The close relationship between the CIA and mafia has persisted, and paying for Gladio involved raising money for black ops through the drugs trade, with mafia help transporting heroin to New York (Williams 2018), in a pattern replicated in SE Asia during the Vietnam War (McCoy 1972/2003, Chouvy 2011), whose notorious Phoenix Program of assassinations was funded through the CIA effectively taking over the drugs trade (Clair and Cockburn 2017). Under cover of Reagan’s ‘War on Drugs’, the CIA similarly funded the contra guerrillas in Nicaragua by taking control of the drugs trade they were supposedly suppressing (Ruppert 2004, Devereux 2014).
The US military also took an estimated 1,600 Nazi arms scientists to the USA, employing them with minimal questions about their past, to start the arms race against the USSR (which also took some). This was Operation Paperclip.
While Britain’s brilliant spy networks had fooled the Nazis and won the war, they were brilliantly penetrated by spies working for Stalin’s USSR, during and after the war, especially the ‘Cambridge Five’. The first two discovered managed to defect and escape to Moscow – Donald Maclean (Philipps 2019) and Guy Burgess. The ‘third man’, Kim Philby (1968) managed to hang on and defect much later. Maclean, like Philby, was a top member of MI6, and had long stayed
‘above suspicion’, bringing out vital information for Stalin. The other two weren’t discovered till later, and after debriefing they were allowed to remain free, to save MI6 and the ruling elite they were part of from crippling embarrassment. John Cairncross’ confession in the USA in 1964 led to uncovering Sir Anthony Blunt. Cairncross was allowed to live in Britain unmolested until his death in 1995 aged 82. Blunt had been a personal friend of the Queen, and was also allowed to remain free, though Mrs Thatcher outed him and got him stripped of his ‘Sir’.

→ Aim of the task: Edit the passage on Cold War spying by rewriting everything from "The close relationship" down to "2004, Devereux 2014).", with "drugs trade" changed to "narcotics trade".

[Limb landmark coordinates]
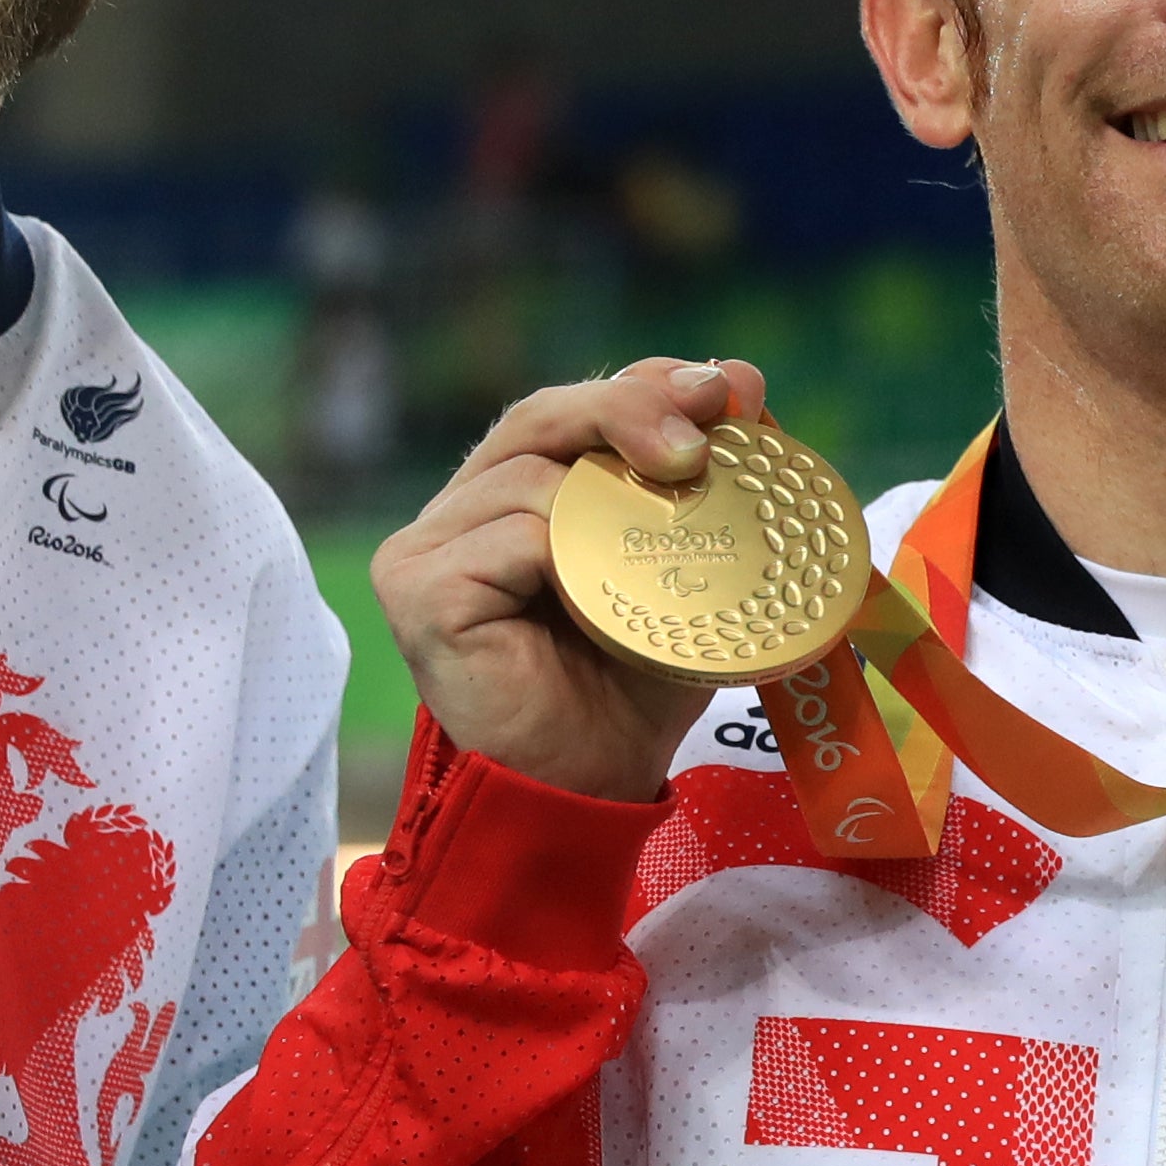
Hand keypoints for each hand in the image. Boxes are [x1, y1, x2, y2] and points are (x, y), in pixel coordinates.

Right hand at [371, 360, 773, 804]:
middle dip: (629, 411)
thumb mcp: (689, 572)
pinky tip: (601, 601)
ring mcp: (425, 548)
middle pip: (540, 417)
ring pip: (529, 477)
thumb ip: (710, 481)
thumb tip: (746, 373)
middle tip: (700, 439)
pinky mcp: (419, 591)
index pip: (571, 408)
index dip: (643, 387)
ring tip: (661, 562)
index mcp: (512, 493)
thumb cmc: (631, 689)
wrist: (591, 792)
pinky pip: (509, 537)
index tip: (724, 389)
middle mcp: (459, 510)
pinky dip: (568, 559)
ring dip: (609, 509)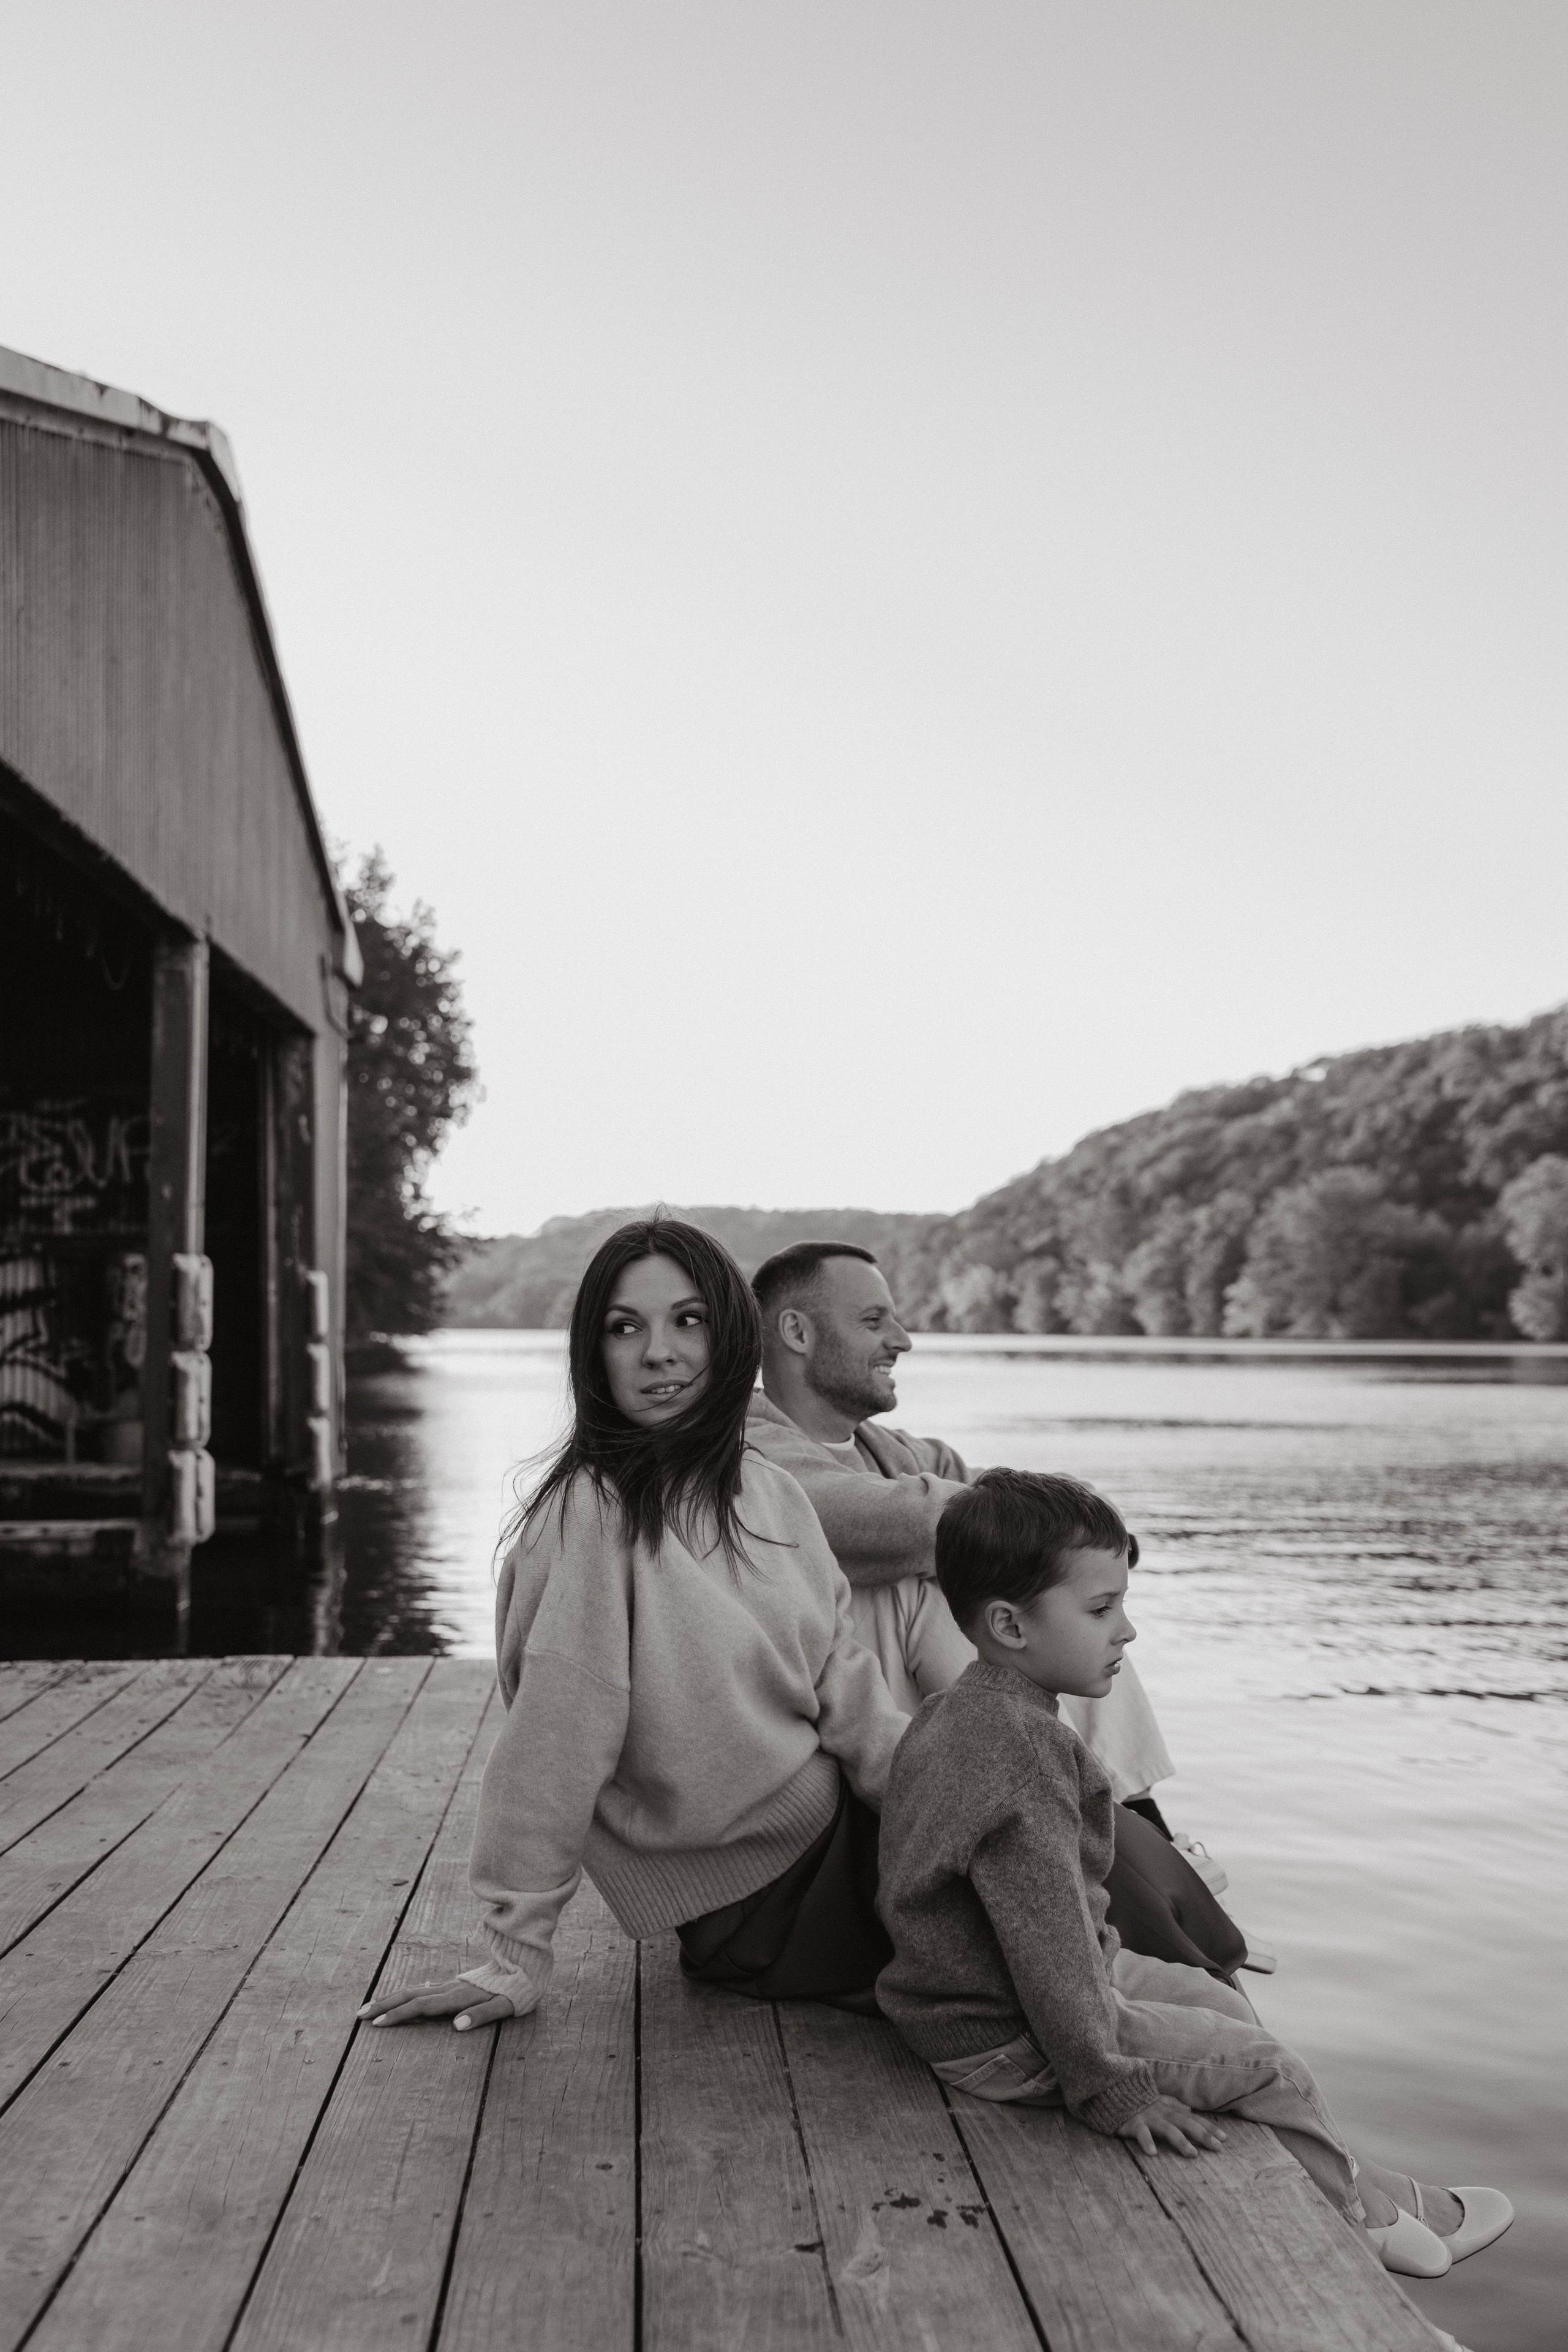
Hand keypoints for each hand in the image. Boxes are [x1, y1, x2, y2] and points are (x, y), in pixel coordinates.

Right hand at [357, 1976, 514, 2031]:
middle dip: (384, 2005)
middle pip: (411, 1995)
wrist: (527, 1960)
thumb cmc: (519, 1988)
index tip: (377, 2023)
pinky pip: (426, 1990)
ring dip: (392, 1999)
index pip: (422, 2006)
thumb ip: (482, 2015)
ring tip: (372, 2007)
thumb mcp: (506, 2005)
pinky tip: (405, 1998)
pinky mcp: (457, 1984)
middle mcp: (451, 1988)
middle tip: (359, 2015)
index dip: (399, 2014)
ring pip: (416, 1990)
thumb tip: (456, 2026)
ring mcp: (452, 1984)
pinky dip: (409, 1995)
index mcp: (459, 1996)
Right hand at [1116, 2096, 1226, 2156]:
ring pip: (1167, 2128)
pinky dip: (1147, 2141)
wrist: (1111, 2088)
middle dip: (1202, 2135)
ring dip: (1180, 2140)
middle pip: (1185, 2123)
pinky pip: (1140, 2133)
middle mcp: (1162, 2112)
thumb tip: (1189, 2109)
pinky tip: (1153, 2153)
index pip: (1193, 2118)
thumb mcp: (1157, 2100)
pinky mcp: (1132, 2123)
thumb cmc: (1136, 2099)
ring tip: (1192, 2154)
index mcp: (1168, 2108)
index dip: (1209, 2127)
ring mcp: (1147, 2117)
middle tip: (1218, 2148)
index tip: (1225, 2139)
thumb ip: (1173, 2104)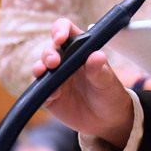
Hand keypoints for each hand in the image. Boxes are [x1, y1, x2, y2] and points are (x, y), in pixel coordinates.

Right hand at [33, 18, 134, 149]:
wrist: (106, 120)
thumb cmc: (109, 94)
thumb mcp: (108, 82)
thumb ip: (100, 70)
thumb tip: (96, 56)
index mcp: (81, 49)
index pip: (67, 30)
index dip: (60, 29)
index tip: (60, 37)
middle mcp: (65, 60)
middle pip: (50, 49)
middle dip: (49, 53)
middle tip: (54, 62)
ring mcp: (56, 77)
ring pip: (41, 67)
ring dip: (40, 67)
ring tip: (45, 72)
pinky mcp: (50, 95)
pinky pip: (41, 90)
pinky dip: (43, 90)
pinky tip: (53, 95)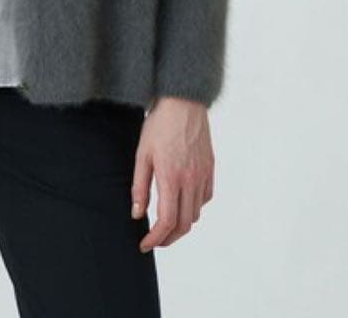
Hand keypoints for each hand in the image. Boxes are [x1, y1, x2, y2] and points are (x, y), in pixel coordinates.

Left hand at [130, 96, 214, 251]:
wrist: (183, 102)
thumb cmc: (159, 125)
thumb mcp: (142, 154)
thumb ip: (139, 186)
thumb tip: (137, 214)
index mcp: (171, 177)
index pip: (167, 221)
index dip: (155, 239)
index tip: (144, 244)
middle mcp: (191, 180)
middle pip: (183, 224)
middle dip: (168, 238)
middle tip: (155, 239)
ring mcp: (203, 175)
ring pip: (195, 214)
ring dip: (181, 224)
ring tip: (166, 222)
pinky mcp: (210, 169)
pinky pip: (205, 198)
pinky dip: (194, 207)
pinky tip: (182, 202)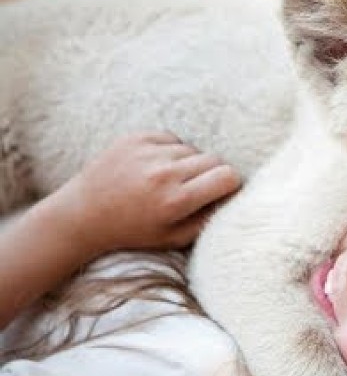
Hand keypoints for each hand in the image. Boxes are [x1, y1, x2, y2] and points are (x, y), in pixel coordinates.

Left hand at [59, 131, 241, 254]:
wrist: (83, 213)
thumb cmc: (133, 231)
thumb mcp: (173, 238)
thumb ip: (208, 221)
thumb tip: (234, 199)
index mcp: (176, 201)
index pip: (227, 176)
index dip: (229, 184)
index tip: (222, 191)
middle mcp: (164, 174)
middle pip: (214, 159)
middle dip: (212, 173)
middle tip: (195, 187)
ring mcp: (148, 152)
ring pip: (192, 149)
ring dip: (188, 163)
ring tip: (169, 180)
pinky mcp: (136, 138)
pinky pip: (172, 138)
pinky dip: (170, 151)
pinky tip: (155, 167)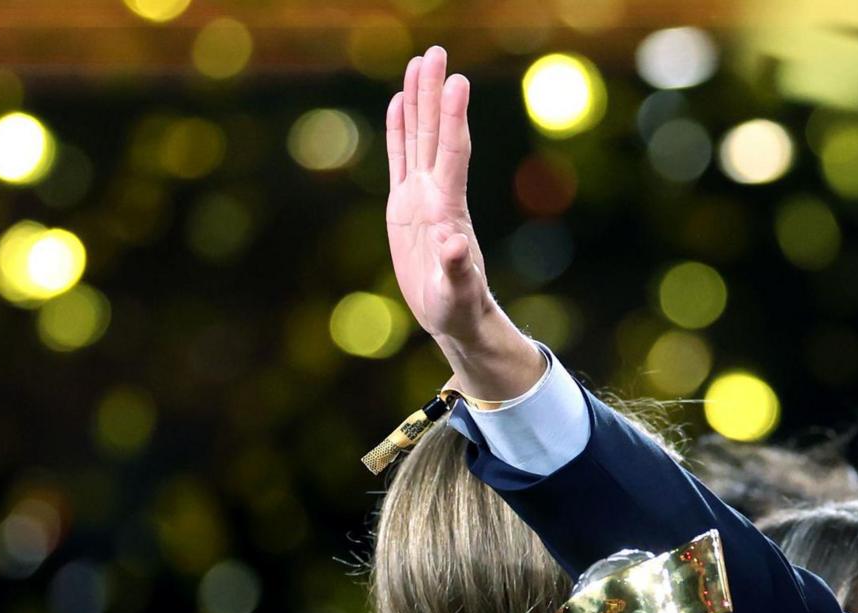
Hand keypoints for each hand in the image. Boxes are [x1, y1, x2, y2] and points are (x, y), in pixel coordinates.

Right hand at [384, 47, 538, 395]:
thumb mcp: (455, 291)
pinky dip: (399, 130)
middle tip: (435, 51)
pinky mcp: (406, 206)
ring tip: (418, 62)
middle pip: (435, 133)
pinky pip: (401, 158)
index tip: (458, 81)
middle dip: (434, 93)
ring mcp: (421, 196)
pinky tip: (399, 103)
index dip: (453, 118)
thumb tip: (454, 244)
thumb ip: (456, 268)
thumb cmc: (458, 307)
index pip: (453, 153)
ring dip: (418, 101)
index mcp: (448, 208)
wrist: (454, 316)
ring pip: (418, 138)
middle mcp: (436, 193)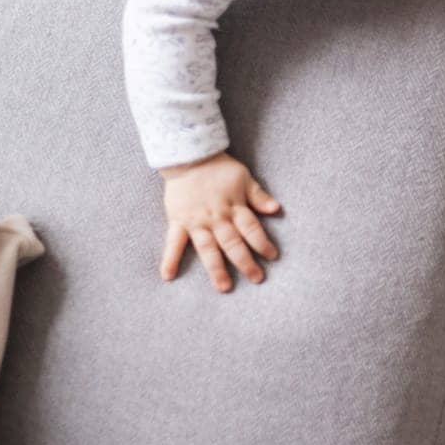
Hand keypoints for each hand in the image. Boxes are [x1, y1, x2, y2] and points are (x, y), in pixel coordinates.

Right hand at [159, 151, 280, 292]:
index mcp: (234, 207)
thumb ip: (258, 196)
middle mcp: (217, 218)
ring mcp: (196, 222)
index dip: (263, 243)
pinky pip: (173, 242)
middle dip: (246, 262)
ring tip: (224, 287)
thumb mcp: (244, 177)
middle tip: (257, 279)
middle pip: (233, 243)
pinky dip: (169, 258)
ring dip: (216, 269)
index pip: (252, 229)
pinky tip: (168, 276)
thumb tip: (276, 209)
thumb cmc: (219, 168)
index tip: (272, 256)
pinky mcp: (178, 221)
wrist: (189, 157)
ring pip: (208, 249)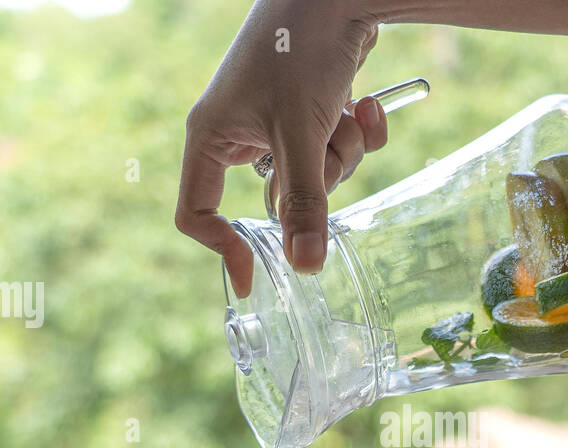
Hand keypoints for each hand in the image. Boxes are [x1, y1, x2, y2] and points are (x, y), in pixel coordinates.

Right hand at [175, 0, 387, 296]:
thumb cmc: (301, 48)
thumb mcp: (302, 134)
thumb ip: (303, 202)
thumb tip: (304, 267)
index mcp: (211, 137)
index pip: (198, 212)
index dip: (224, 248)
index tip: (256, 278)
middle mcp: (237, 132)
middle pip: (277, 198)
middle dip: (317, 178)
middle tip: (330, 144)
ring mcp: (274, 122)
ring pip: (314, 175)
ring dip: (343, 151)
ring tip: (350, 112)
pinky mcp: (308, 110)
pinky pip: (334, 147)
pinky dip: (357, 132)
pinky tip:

→ Task result:
The close relationship between the CIA and mafia has persisted, and paying for Gladio involved raising money for black ops through the narcotics trade, with mafia help transporting heroin to New York (Williams 2018), in a pattern replicated in SE Asia during the Vietnam War (McCoy 1972/2003, Chouvy 2011), whose notorious Phoenix Program of assassinations was funded through the CIA effectively taking over the narcotics trade (Clair and Cockburn 2017). Under cover of Reagan’s ‘War on Drugs’, the CIA similarly funded the contra guerrillas in Nicaragua by taking control of the narcotics trade they were supposedly suppressing (Ruppert 2004, Devereux 2014).